Moreover, recent cases have shown how entire user communities can migrate from one social network to another, with pieces of false information banned on one site reappearing in another, which suggests that disinformation-related risks are endemic to the whole ecosystem.

These examples suggest that the duty for very large online platforms to assess « systemic risks » should cover not only manipulative conducts affecting specifically the security and technical integrity of their services but also content and source-related manipulations that may occur outside their services while being liable to spin disinformation across their user base.
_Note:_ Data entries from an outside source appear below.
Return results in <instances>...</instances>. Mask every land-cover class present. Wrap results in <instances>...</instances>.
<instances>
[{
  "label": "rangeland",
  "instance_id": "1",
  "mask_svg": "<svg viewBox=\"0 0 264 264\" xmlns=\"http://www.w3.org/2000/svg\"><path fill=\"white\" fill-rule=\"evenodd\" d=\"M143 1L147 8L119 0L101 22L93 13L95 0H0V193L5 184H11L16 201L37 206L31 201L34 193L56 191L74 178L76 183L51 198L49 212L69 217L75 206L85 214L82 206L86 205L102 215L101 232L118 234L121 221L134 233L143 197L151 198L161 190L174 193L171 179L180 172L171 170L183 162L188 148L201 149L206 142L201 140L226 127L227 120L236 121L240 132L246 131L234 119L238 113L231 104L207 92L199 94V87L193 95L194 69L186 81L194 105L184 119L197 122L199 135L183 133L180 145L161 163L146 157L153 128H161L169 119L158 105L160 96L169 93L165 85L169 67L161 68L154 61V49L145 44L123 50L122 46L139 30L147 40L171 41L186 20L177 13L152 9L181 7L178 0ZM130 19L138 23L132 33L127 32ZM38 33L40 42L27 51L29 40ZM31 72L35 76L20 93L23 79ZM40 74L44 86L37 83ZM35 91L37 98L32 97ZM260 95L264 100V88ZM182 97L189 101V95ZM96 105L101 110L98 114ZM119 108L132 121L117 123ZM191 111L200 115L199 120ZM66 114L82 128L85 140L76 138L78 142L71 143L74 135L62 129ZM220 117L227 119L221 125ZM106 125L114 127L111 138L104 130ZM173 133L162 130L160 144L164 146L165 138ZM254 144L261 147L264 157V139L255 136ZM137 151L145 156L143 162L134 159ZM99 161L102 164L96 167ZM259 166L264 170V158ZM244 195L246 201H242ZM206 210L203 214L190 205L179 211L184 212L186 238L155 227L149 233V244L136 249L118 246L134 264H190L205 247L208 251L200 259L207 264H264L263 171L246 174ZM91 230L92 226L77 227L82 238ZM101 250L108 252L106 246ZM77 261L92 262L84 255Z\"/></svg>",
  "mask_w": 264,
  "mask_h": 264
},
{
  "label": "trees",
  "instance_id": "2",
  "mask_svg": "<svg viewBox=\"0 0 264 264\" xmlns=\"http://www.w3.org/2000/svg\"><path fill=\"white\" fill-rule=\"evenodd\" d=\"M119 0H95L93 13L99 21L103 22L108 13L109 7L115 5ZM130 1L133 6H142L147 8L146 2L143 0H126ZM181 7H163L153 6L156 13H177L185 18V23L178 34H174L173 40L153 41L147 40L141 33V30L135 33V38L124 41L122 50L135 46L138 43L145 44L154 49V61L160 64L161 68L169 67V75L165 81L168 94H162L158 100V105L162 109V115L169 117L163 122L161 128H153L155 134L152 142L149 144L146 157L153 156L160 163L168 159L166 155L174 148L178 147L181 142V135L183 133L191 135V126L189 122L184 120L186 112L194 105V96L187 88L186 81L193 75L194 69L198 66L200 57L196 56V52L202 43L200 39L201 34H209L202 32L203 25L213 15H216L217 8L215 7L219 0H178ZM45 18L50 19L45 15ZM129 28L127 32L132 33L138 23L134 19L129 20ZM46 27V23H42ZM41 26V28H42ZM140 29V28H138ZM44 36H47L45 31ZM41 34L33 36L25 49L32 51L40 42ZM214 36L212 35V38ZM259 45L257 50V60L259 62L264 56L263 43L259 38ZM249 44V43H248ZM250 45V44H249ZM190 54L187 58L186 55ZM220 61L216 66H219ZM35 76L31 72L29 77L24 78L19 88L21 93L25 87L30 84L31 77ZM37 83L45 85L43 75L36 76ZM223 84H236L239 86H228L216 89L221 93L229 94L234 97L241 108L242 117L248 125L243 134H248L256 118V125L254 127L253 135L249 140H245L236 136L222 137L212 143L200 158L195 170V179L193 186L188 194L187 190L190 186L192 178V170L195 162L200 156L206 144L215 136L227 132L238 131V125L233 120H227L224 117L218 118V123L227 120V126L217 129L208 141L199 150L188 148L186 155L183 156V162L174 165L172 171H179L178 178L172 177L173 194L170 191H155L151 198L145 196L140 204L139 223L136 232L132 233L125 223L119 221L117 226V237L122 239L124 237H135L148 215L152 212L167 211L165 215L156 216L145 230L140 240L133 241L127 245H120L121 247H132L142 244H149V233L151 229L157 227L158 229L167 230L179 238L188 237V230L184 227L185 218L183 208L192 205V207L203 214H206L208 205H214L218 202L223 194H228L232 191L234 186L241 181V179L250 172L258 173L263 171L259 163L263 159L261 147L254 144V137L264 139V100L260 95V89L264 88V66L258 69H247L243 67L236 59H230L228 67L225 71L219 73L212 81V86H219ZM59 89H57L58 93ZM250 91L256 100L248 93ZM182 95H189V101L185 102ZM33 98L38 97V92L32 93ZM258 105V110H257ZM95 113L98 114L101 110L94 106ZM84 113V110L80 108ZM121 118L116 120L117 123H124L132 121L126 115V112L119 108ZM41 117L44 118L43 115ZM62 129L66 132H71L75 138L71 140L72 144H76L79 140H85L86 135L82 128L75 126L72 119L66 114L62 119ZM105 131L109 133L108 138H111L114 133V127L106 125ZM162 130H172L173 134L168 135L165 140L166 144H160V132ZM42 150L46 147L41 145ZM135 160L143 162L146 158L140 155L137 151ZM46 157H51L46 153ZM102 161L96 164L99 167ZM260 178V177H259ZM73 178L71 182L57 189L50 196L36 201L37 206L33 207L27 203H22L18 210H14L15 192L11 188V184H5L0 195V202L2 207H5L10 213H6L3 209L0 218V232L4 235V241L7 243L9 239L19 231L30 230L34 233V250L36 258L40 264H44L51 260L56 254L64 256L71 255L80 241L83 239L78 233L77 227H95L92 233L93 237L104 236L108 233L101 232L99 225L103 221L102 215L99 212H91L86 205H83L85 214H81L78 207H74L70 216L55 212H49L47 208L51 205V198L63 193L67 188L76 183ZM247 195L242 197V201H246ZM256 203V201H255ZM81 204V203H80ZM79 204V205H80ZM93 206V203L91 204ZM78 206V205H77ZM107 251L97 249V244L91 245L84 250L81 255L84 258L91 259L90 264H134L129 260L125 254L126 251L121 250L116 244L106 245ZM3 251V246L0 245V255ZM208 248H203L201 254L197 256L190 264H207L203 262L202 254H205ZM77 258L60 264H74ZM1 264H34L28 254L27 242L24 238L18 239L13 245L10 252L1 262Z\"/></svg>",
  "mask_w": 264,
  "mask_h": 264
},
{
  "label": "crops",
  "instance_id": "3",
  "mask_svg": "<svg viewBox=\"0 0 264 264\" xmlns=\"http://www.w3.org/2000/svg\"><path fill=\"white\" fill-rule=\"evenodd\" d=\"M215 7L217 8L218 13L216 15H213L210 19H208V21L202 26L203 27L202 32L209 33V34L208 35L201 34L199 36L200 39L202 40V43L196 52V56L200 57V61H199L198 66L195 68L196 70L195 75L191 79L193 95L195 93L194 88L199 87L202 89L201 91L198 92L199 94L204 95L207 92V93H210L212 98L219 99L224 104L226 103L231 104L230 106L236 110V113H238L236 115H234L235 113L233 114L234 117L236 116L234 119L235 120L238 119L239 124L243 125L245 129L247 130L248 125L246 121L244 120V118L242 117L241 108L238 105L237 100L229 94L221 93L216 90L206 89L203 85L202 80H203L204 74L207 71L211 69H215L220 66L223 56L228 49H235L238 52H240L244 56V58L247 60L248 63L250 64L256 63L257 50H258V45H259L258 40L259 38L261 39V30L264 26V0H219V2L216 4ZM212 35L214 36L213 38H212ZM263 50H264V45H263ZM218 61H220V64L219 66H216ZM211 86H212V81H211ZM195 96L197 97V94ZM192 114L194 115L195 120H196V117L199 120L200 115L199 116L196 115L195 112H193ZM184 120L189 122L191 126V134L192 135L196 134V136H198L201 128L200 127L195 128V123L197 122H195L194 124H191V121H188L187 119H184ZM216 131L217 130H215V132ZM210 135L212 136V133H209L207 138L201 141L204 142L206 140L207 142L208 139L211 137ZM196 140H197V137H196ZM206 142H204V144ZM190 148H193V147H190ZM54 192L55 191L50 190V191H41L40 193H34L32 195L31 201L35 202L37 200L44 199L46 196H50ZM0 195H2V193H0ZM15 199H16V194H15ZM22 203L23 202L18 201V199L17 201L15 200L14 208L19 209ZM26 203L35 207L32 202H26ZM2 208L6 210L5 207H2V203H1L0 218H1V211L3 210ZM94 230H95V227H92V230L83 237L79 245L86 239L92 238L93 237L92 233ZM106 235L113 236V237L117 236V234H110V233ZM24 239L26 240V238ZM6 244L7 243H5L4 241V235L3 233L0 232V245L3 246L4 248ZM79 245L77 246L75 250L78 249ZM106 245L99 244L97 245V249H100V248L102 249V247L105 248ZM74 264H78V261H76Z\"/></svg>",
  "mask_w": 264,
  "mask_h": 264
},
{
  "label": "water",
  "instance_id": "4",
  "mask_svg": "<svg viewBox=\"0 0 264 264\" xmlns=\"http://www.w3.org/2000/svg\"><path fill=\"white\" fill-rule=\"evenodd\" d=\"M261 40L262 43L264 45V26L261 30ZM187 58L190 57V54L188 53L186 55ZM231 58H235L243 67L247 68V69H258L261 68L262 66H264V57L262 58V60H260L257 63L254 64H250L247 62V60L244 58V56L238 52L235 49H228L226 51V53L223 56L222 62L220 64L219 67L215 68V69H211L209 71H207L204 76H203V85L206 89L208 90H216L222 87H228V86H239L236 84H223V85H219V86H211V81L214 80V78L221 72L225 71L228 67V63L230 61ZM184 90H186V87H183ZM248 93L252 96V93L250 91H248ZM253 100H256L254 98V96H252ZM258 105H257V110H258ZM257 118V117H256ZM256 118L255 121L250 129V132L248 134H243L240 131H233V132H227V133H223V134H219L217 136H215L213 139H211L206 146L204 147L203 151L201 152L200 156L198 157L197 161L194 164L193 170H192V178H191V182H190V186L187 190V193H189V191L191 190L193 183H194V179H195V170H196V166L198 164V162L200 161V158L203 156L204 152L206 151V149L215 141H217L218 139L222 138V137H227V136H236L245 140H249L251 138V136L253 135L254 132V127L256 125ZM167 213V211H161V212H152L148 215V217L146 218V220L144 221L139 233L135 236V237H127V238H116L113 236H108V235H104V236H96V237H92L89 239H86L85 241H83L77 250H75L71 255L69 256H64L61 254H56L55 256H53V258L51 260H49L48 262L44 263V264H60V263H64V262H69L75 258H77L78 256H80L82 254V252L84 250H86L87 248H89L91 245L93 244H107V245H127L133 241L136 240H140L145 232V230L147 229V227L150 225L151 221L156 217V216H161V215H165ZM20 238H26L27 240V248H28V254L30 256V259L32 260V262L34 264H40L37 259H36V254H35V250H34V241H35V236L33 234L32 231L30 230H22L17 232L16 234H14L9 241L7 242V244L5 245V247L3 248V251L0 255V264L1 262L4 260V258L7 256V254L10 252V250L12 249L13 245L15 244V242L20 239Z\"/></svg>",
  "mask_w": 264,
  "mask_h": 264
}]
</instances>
The upcoming legislative debate should address this aspect, as a too narrow definition of systemic risks could severely limit the scope and effectiveness of the mitigation measures and other safeguards (self-regulation, independent audits, public scrutiny and sanctions) provided for in the DSA.
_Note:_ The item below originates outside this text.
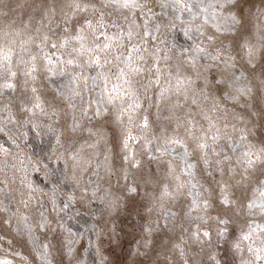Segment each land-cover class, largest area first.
<instances>
[{"label": "rangeland", "instance_id": "rangeland-1", "mask_svg": "<svg viewBox=\"0 0 264 264\" xmlns=\"http://www.w3.org/2000/svg\"><path fill=\"white\" fill-rule=\"evenodd\" d=\"M65 2L0 0V48L5 46V33H13L11 38L17 42L21 38L28 41L37 35V29L41 36L49 35L58 44V37L63 35L58 25H62L61 7ZM162 2H168L169 7L162 9ZM189 2L196 4L198 0ZM147 3L151 7L150 13L145 10L151 33L145 36L149 47L171 50L169 54H172L185 49L191 52L200 44L214 53L221 42L232 43V34L218 32L208 20L205 22L200 7H194L190 15L172 7L171 0H147ZM42 4L49 7L55 4V15L45 16L40 8ZM239 7L248 16L249 27L258 25L264 30V20L258 19L264 14V0H240ZM145 16L139 17L137 23L145 22ZM157 24L159 30L155 27ZM198 26L204 36L196 32ZM21 32L23 37L15 35ZM208 36L214 41H209ZM39 44L36 39L34 43L29 41L26 50L16 46L12 71L17 75L0 79V261L8 264H183L185 258L191 257L189 264H233L230 250L233 237L245 228L249 219L264 224V216L257 213L250 217L243 208L236 213L220 203V182L229 184L225 193L229 199H238L241 205L247 201L241 189L232 188L234 181L227 173L228 163L222 165L225 174L221 176L215 161L228 155L231 166L238 167L236 160L244 146L252 145L253 152L264 148V116L258 114L257 108L246 106L252 101L231 98L224 94L225 85L222 91L213 81L205 90L207 98L194 86L197 95L181 101L183 107L172 112L170 104L156 107L157 90L149 88L142 101L143 110L135 121L140 124L142 117L147 116L149 127L134 128L133 135L141 139L129 142L133 158L125 161L127 150L122 141L127 121L124 126L116 123L115 111L105 103L107 94L101 81L93 82L101 69L88 66L85 56L79 62L83 66L61 63L64 74L50 75L44 59L50 49L44 45L37 47ZM30 56L36 57V70L25 75L32 67ZM56 56L62 61L68 59L60 52ZM210 62L197 59L198 64ZM254 63L257 67L253 71L238 61L236 75H243L236 84L255 88L264 79L261 75L264 59L260 54ZM6 83L13 87H5ZM198 85L202 86L199 82ZM75 93L81 95L77 97ZM193 98L197 100L196 105L191 103ZM97 107L109 108L104 118L95 115ZM187 112L192 113L198 129L203 125L207 130L209 122L212 123L208 136L217 135L218 139L204 142L215 152L205 156L186 138L183 128L177 131V124L183 123ZM74 122L77 130L69 132ZM89 129L94 132L99 129L102 138L90 136ZM241 136L246 139L241 140ZM166 138L181 139L186 147L170 144L164 152ZM92 144L95 147H88ZM261 159L264 160V154ZM137 162L138 166L133 167ZM189 164L194 168H187ZM255 167L258 171L264 164L257 163ZM181 170H184L182 180L191 179L188 173H194L196 189L186 184L177 200L156 201L162 185L181 174ZM133 188L135 191H130ZM191 191L200 193L198 203L207 199L211 207L204 210L201 203L199 210L185 218ZM200 216L205 219H196ZM215 217L230 221L227 237H217V222L209 219ZM153 221L157 223L152 232H146ZM180 222L188 229L186 233L179 227L172 229L173 224ZM197 227L212 233L211 245L193 241L191 233ZM212 255L216 261L211 259ZM244 255L247 258L248 254Z\"/></svg>", "mask_w": 264, "mask_h": 264}, {"label": "snow or ice", "instance_id": "snow-or-ice-1", "mask_svg": "<svg viewBox=\"0 0 264 264\" xmlns=\"http://www.w3.org/2000/svg\"><path fill=\"white\" fill-rule=\"evenodd\" d=\"M239 5L240 0H223L222 3L219 0H209L207 4H204L203 0H198L196 4L190 3L189 0H171L172 7L182 12H188L190 15L194 7H200L203 12H207L209 8L225 10L226 15L218 16L216 12H213L212 18L219 21L215 25L217 31H226L232 34L233 40L229 45L221 42L215 48L214 53L209 52L200 44H196L191 52L185 49L179 53L169 54L171 50L165 52L157 47H149L145 40V36H151V33L148 32L147 16H145L146 9L149 13L151 12L147 0H66L61 7L63 21L62 25H58V27H60L63 35L58 37V44L53 43L52 37L49 35L41 36L39 29L36 30L37 35L30 37L28 41L21 38L17 42L11 38L13 33L4 34L5 46L0 48V54H2L0 55V79L7 80L17 75L16 72L12 71L14 48L19 46L22 50H26L29 41L34 43L36 39L40 41L37 47L44 45L50 49V52L44 56L47 61L45 67L50 75L64 74L60 70L61 63L83 66L79 62L87 56L85 63L88 66L93 67V69H101L97 76L93 77V82L101 81L103 91L107 94L105 103L115 111L116 123L124 126L125 121H127L122 143L123 148L127 150L123 159L128 161L133 158L129 142H139L141 139V137L133 135L134 128L147 129L149 127L147 116L142 117V123H135L138 113L143 110L142 101L146 99L149 88L157 90V94L154 96L157 108L162 104H170V110L175 112L183 107L181 101L186 102L190 97L197 95L194 86L199 88V94L205 95V98H207L205 90L211 86L213 81L217 88L222 91L224 85L233 88V85L239 82L243 75V73L241 76L236 75L235 69L238 61H243L254 71L257 67V64L254 63L255 57L260 54L261 58L264 59V34H261L264 30H261L258 25L249 27V18ZM160 7L162 9L167 8L169 3L162 2ZM40 8L44 11L45 16L55 15V4L51 7L42 4ZM141 16H145V22L137 23V19ZM258 19L264 20V14ZM206 21L207 16L205 17ZM155 27L159 30L160 25L157 24ZM49 31L52 30L49 29ZM196 32L200 36H204L201 27L198 26ZM15 35L23 37L22 32L15 33ZM189 38L192 39L191 36ZM152 39H156V37H152ZM207 39L214 41L211 36H208ZM57 52H60L61 56L66 54L68 59L62 61L60 57L56 56ZM30 59L33 62L32 67L25 75H30L36 70V57L30 56ZM197 59L211 62L198 64ZM173 61L175 62L173 63ZM228 73L231 75H227ZM261 75L264 76V69H262ZM193 76H195V80ZM198 82L202 86H199ZM4 86L12 88L13 84L6 83ZM234 93L235 95L231 92H224L234 99L247 97L252 103H246V106L257 108L258 114L264 116V79L259 80L255 88L249 87L248 84L234 88ZM75 95L79 97L81 94L75 93ZM191 103L196 105L197 100L193 98ZM108 111L109 108L107 107H97L95 115L104 118V114ZM206 119L208 118L206 117ZM77 127L78 125L74 122L69 126L68 131L75 132ZM212 127V123L209 122V129H204L203 125H200L198 129L192 113L187 112L183 123L177 124V131L183 128L186 138L191 139L196 148L204 152L206 156L209 152H215V149L204 141L212 139L215 142L218 139L217 135L208 136V131ZM88 131L90 136L100 135L102 138V132L99 129L95 132L91 129ZM197 131L200 132V135H197ZM165 135L167 136V134ZM240 139L245 140L246 136H241ZM99 142L97 140L96 144ZM57 143H59V139ZM170 144L184 145V141L177 138H166L164 140V152L168 151L167 146ZM184 146L186 147V145ZM88 147H95V144L88 145ZM252 147L250 144L244 146V150L236 160L238 167L231 166V157L228 155H224L222 160L215 161L221 176L225 174L222 165L225 162L228 163L227 173L230 179L234 181L232 188L241 189L242 195L247 201L241 205L238 199H229L225 195L229 190V184L220 182V203L236 213L243 208L250 217L257 213L264 216V168L257 171L255 167L257 163L264 164V160L261 159L264 148L258 152H253ZM157 150L159 151V149ZM235 150L233 149V151ZM187 155L185 152V156ZM216 155L219 156L220 154L216 153ZM72 158L75 160V155ZM205 163L208 164L207 159H205ZM132 166H138V162ZM187 168H194V165L189 164ZM183 174L184 170H181V174L172 176V181L164 183L155 200L158 202L165 199L177 200L186 184H190L195 190L194 173H188L192 177L188 180H182ZM253 175L256 177L255 180H253ZM126 178L127 175L125 174ZM130 191H135V189H130ZM189 195L192 199L188 206L189 211L183 214L185 218L191 217L193 211L199 210L201 203L204 210L211 207L207 199L198 203L199 192L191 191ZM196 219L204 220L205 217L200 216ZM209 219H215L217 222L216 235L218 238L222 239L229 235L228 225L230 221L228 219L220 217ZM156 223L157 221L151 222L147 226L146 232L151 233ZM177 227L182 233L188 231L187 228L183 227V222L172 225L173 230ZM191 238L200 245H211L212 243V233L209 230L201 231L198 227L191 233ZM44 246L47 247V245ZM230 250L233 264H264V224H257L254 220L249 219L245 228H242L239 234L233 237ZM245 253L248 254L247 258H245ZM183 255V250H181V256ZM190 259L192 258H185L183 264H189ZM211 259L216 261V256L212 255ZM0 264H8V261H0Z\"/></svg>", "mask_w": 264, "mask_h": 264}, {"label": "bare ground", "instance_id": "bare-ground-1", "mask_svg": "<svg viewBox=\"0 0 264 264\" xmlns=\"http://www.w3.org/2000/svg\"><path fill=\"white\" fill-rule=\"evenodd\" d=\"M209 2V0H204V4H207ZM219 2L220 3H222L223 2V0H219ZM213 12H216V14L218 15V16H223V15H226L227 14V12L225 11V10H221V9H219V8H217V9H213V8H209L208 9V11L207 12H203L202 11V14H203V18L205 19V17L207 16V20L209 21V23H211V25H216L219 21L218 20H214L213 18H212V13ZM200 13H201V10H200ZM199 14V13H198ZM201 15V14H200ZM216 27V26H215ZM227 75H231V73H228ZM243 85H240V84H234L233 85V88H228L227 87V85H225V92H231V93H233V95H235V93H234V88H238V87H242ZM234 99V98H233ZM235 100H237V101H243V102H249L248 101V98L247 97H237V98H235Z\"/></svg>", "mask_w": 264, "mask_h": 264}]
</instances>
How to ensure a more effective detection?

Effective detection of sophisticated information manipulations can hardly rely only on platforms’ yearly self-assessment. In order to develop proper identification responses, the DSA should include the possibility for vetted researchers and fact-checkers to issue alerts triggering the obligation for platforms to expediently carry out internal investigations, by analogy to what it provides already for trusted flaggers in case of illegal content.

Moreover, online platforms should be encouraged to exchange information between their security teams, notably to facilitate early detection of covert coordinated networks or « cross-platform migration » cases.
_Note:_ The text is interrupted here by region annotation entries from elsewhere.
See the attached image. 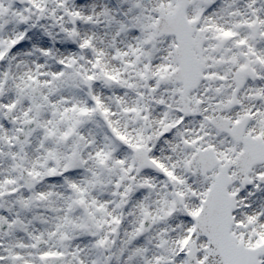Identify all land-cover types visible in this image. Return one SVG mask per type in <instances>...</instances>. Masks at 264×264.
I'll return each mask as SVG.
<instances>
[{
	"label": "snow or ice",
	"instance_id": "6c2138e0",
	"mask_svg": "<svg viewBox=\"0 0 264 264\" xmlns=\"http://www.w3.org/2000/svg\"><path fill=\"white\" fill-rule=\"evenodd\" d=\"M0 264H264V0H0Z\"/></svg>",
	"mask_w": 264,
	"mask_h": 264
}]
</instances>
Also, it is unclear why the DSA empowers users and civil society organizations to notify potential instances of illegal content but excludes this possibility for disinformation cases.

What type of mitigation measures?

Last but not least, the DSA does not shed much light as to what is precisely required from platforms to mitigate risks emerging from disinformation.

Principles for content moderation, responsible algorithmic design, and demonetization of websites that use disinformation as click-bait to attract advertising revenues are important areas where the Commission’s steer would be essential in order to avoid that too much discretion is left to large digital players, such as to vest them with the role of ultimate arbiters of democracy.

As announced in EDAP, the expected Commission’s guidance for the revision of the Code of Practice, and the multi-stakeholder dialogue that will accompany this process, will hopefully provide clearer orientations on these critical issues.